If they were destined for heartbreak, she would steal as many nights as she could along the way.
* * *
It took two days, but on the afternoon of the second, Toris at last came into view.
The town was set aside a small inlet. Cliffs stood tall toward the sea, but they gradually sloped down as they wrapped around the sloping hills to the valley where Toris proper sat. A winding dirt path connected the town with a larger stoned road that ran from the Twilight Forest out into the great plains beyond—plains mottled with dark brown patches that looked alarmingly like decay.
“Grim little place, isn’t it?” Arwin muttered. She was still barely on speaking terms with them.
“I suppose,” Vi agreed purely for the sake of not starting an argument. She didn’t see anything that grim. It looked like any other town.
“It’s been a sheer delight to patrol these past few days,” Arwin continued. She’d spent most of her time ahead, rather than with them. The scouting served a purpose they hoped to capitalize on, but Vi also suspected it had given Arwin an excuse to get away from them. “But the pirates haven’t moved since I first flew in; they’re on the ship in the morning, wreak havoc in town, drinks at the brewery, back at night.”
“You’re sure they haven’t seen or sensed you?” Taavin asked.
“I’m certain I would know if they had. One of them would’ve been after me in an instant if he’d known.”
“Who?” Vi asked.
“Another morphi. He’s been flying the edges of the Twilight Forest relentlessly.”
“Fallor?”
Arwin rounded on Vi the moment she said his name. “You know him?”
“He’s been after me.” Vi watched Arwin closely. There were emotions Vi couldn’t quite put her finger on in Arwin’s reaction. Fallor was obviously an exiled morphi who had betrayed his people, but there was more than that in Arwin’s expression. This felt personal. “Do you know him?”
“He’s an exile of the Twilight Kingdom.” Arwin backed away from Vi, looking to the cliffs.

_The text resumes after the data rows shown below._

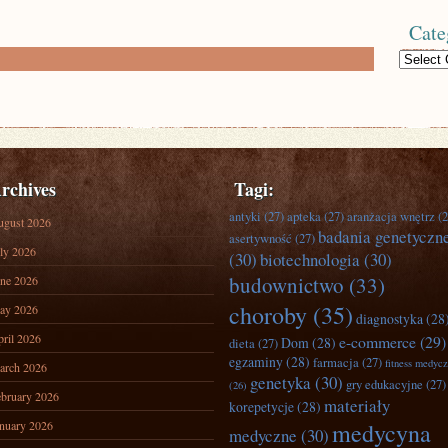
Cate
Categories
rchives
Tagi:
antyki
(27)
apteka
(27)
aranżacja wnętrz
(2
ugust 2026
badania genetyczn
asertywność
(27)
ly 2026
(30)
biotechnologia
(30)
budownictwo
(33)
ne 2026
choroby
(35)
ay 2026
diagnostyka
(28
ril 2026
e-commerce
(29)
Dom
(28)
dieta
(27)
egzaminy
(28)
farmacja
(27)
fitness medyc
arch 2026
genetyka
(30)
gry edukacyjne
(27)
(26)
bruary 2026
materiały
korepetycje
(28)
nuary 2026
medycyna
medyczne
(30)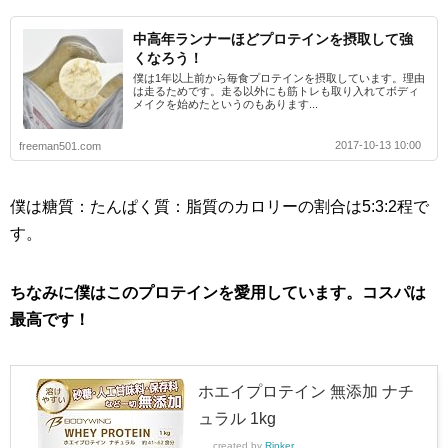
中高年ランナーほどプロテインを摂取して強
くなろう！
僕は1年以上前から毎食プロテインを摂取しています。理由
は走るためです。走る以外にも筋トレも取り入れてボディ
メイクを始めたというのもあります...
2017-10-13 10:00
freeman501.com
僕は糖質：たんぱく質：脂質のカロリーの割合は5:3:2程で
す。
ちなみに僕はこのプロテインを愛用しています。コスパは
最高です！
ホエイプロテイン 無添加 ナチ
ュラル 1kg
created by
Rinker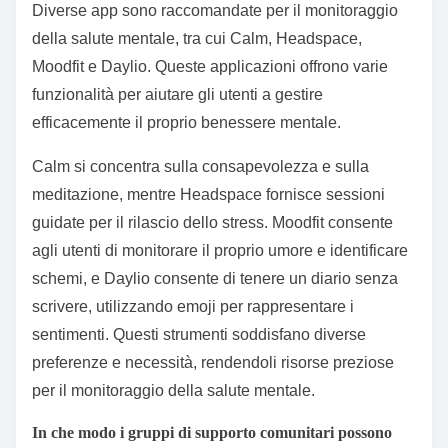
Diverse app sono raccomandate per il monitoraggio
della salute mentale, tra cui Calm, Headspace,
Moodfit e Daylio. Queste applicazioni offrono varie
funzionalità per aiutare gli utenti a gestire
efficacemente il proprio benessere mentale.
Calm si concentra sulla consapevolezza e sulla
meditazione, mentre Headspace fornisce sessioni
guidate per il rilascio dello stress. Moodfit consente
agli utenti di monitorare il proprio umore e identificare
schemi, e Daylio consente di tenere un diario senza
scrivere, utilizzando emoji per rappresentare i
sentimenti. Questi strumenti soddisfano diverse
preferenze e necessità, rendendoli risorse preziose
per il monitoraggio della salute mentale.
In che modo i gruppi di supporto comunitari possono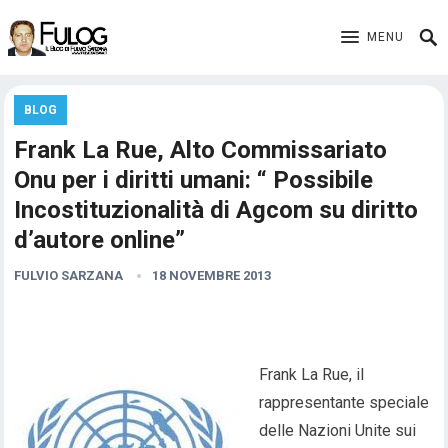
MENU
BLOG
Frank La Rue, Alto Commissariato
Onu per i diritti umani: “ Possibile
Incostituzionalità di Agcom su diritto
d’autore online”
FULVIO SARZANA
18 NOVEMBRE 2013
Frank La Rue, il
rappresentante speciale
delle Nazioni Unite sui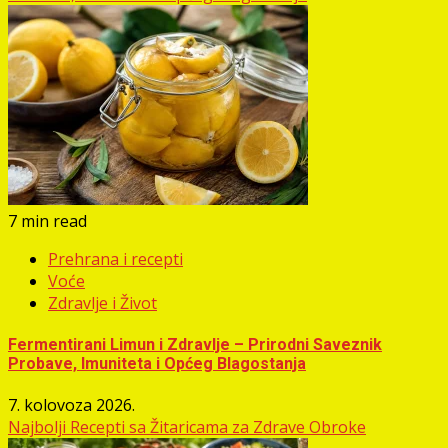
7 min read
Prehrana i recepti
Voće
Zdravlje i Život
Fermentirani Limun i Zdravlje – Prirodni Saveznik
Probave, Imuniteta i Općeg Blagostanja
7. kolovoza 2026.
Najbolji Recepti sa Žitaricama za Zdrave Obroke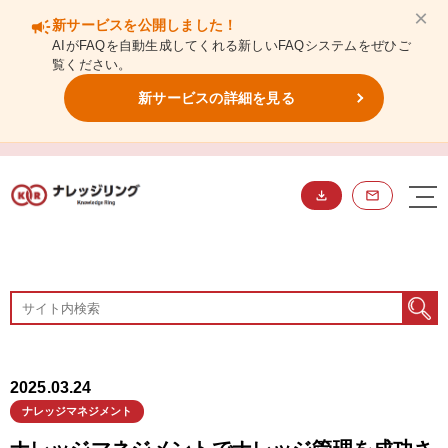
×
campaign
新サービスを公開しました！
AIがFAQを自動生成してくれる新しいFAQシステムをぜひご
覧ください。
新サービスの詳細を見る
BLOG
ブログ
2025.03.24
ナレッジマネジメント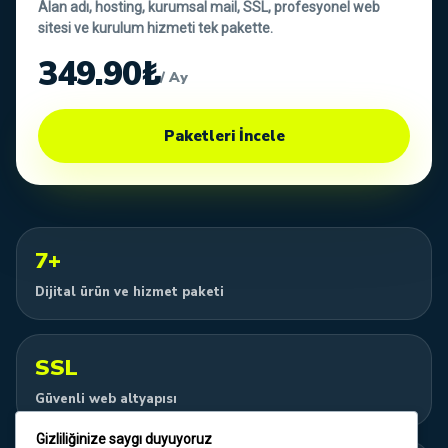
Alan adı, hosting, kurumsal mail, SSL, profesyonel web
sitesi ve kurulum hizmeti tek pakette.
349.90₺
/ Ay
Paketleri İncele
7+
Dijital ürün ve hizmet paketi
SSL
Güvenli web altyapısı
Gizliliğinize saygı duyuyoruz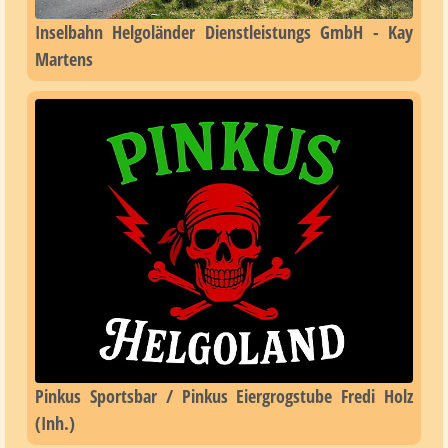
Inselbahn Helgoländer Dienstleistungs GmbH - Kay
Martens
Pinkus Sportsbar / Pinkus Eiergrogstube Fredi Holz
(Inh.)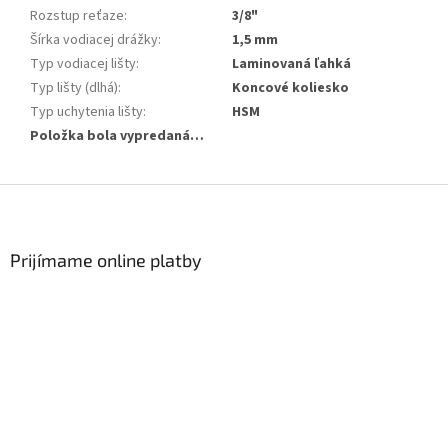
Rozstup reťaze
:
3/8"
Šírka vodiacej drážky
:
1,5 mm
Typ vodiacej lišty
:
Laminovaná ľahká
Typ lišty (dlhá)
:
Koncové koliesko
Typ uchytenia lišty
:
HSM
Položka bola vypredaná…
Zápätie
Prijímame online platby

“I know that. But what I mean is, was he anyone… significant in the Twilight Kingdom before he was exiled?” Vi clarified. “Anyone important?”
“Not to the masses.”
“But to you.” Taavin keyed into the unspoken implication.
“Back off, Voice,” Arwin snarled. “Whoever he was to me is none of your business.”
Vi’s lips parted as her jaw relaxed. She put all of Arwin’s past actions, statements, reactions together in a second.
“He’s Sarphos’s brother.” The family likeness was undeniable, now that she saw it. “He’s the one you were engaged to.”
Who else would make a woman like Arwin leave her home and her post as guard to her father? Who else would have committed such a deep betrayal? Vi knew firsthand how hard it was to crack through Arwin’s callous exterior. If she let someone in, and that person betrayed her, they would be forever dead to her.
Vi could relate.
Arwin’s grip on her staff tightened. Her eyes were glued on Toris.
“What of it?” she muttered.
“We don’t need personal feelings getting in the—”
“I will not haveyoulecture me, Voice.” Arwin glared between him and Vi, a look that said she had seen them waking side by side more than once. “This is personal. All of it is.”
So much for being just business, Vi thought grimly.
“Yes, Fallor was my betrothed. Yes, I was young and didn’t see him for what he was. I made the mistake of trusting him. Those are the faults I’ve had to live with for years since.”
“He was the one to set up the shift around the Isle of Frost, wasn’t he?” Vi asked.